Higgins v. New Balance Athletic Shoe, Inc.

Decision Date14 October 1998
Docket NumberNo. Civ. 97-273-B.,Civ. 97-273-B.
Citation21 F.Supp.2d 66
PartiesRobert E. HIGGINS, Plaintiff, v. NEW BALANCE ATHLETIC SHOE, INC., Defendant.
CourtU.S. District Court — District of Maine

Burton G. Shiro, Law Offices of Shiro & Shiro, Waterville, ME, for Plaintiff.

Bernard J. Kubetz, Eaton, Peabody, Bradford & Veague, Bangor, ME, for Defendant.

ORDER AND MEMORANDUM OF DECISION

BRODY, District Judge.

In this civil rights action, Plaintiff Robert E. Higgins alleges that Defendant New Balance Athletic Shoe, Inc. discriminated against him on the basis of his sex, his sexual orientation, his disability, and his whistle-blowing activities. Plaintiff brings this action under Title VII of the 1964 Civil Rights Act ("Title VII"), 42 U.S .C. § 2000e et seq.,1 Title I of the Americans with Disabilities Act ("ADA"), 42 U.S.C. § 12101 et seq., the Rehabilitation Act of 1973 ("Rehabilitation Act"), 29 U.S.C. § 701 et seq., the Maine Human Rights Act ("MHRA"), 5 M.R.S.A. § 4551 et seq., and the Maine Whistleblower's Protection Act ("MWPA"), 26 M.R.S.A. § 831 et seq. Before the Court is Defendant's Motion for Summary Judgment on all Counts of Plaintiff's Complaint. For the reasons stated below, Defendant's Motion is GRANTED.

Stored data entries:
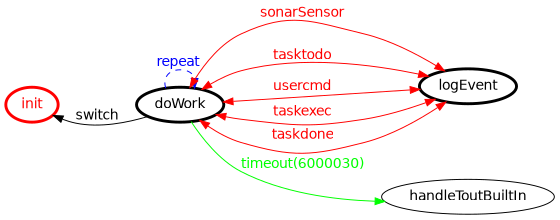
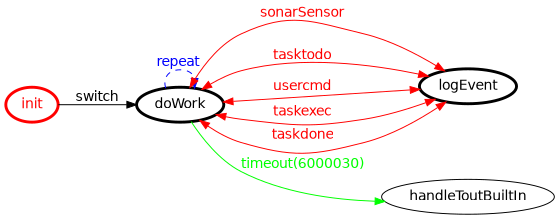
  digraph {
    fontname="DejaVu Sans"
    rankdir=LR
    node [color=black fontcolor=black fontname="DejaVu Sans" penwidth=3]
    edge [color=red fontcolor=red fontname="DejaVu Sans" dir=both]
    init [color=red fontcolor=red]
    doWork
    logEvent
    handleToutBuiltIn [color="" fontcolor="" penwidth=""]
-   doWork -> init [color=black fontcolor=black label=switch dir=""]
+   init -> doWork [color=black fontcolor=black label=switch dir=""]
    doWork -> doWork [color=blue fontcolor=blue label="repeat " style=dashed dir=""]
    doWork -> logEvent [label=sonarSensor]
    doWork -> logEvent [label=tasktodo]
    doWork -> logEvent [label=usercmd]
    doWork -> logEvent [label=taskexec]
    doWork -> logEvent [label=taskdone]
    doWork -> handleToutBuiltIn [color=green fontcolor=green label="timeout(6000030)" dir=""]
  }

ACTIONS TO TAKE:
A. Quote everything in the court decision from "BRODY, District Judge." down to "Motion is GRANTED.".
B. Which court issued the decision in Higgins v. New Balance?

THE RESULTS:
A.
BRODY, District Judge.

In this civil rights action, Plaintiff Robert E. Higgins alleges that Defendant New Balance Athletic Shoe, Inc. discriminated against him on the basis of his sex, his sexual orientation, his disability, and his whistle-blowing activities. Plaintiff brings this action under Title VII of the 1964 Civil Rights Act ("Title VII"), 42 U.S .C. § 2000e et seq.,1 Title I of the Americans with Disabilities Act ("ADA"), 42 U.S.C. § 12101 et seq., the Rehabilitation Act of 1973 ("Rehabilitation Act"), 29 U.S.C. § 701 et seq., the Maine Human Rights Act ("MHRA"), 5 M.R.S.A. § 4551 et seq., and the Maine Whistleblower's Protection Act ("MWPA"), 26 M.R.S.A. § 831 et seq. Before the Court is Defendant's Motion for Summary Judgment on all Counts of Plaintiff's Complaint. For the reasons stated below, Defendant's Motion is GRANTED.

B. The U.S. District Court — District of Maine.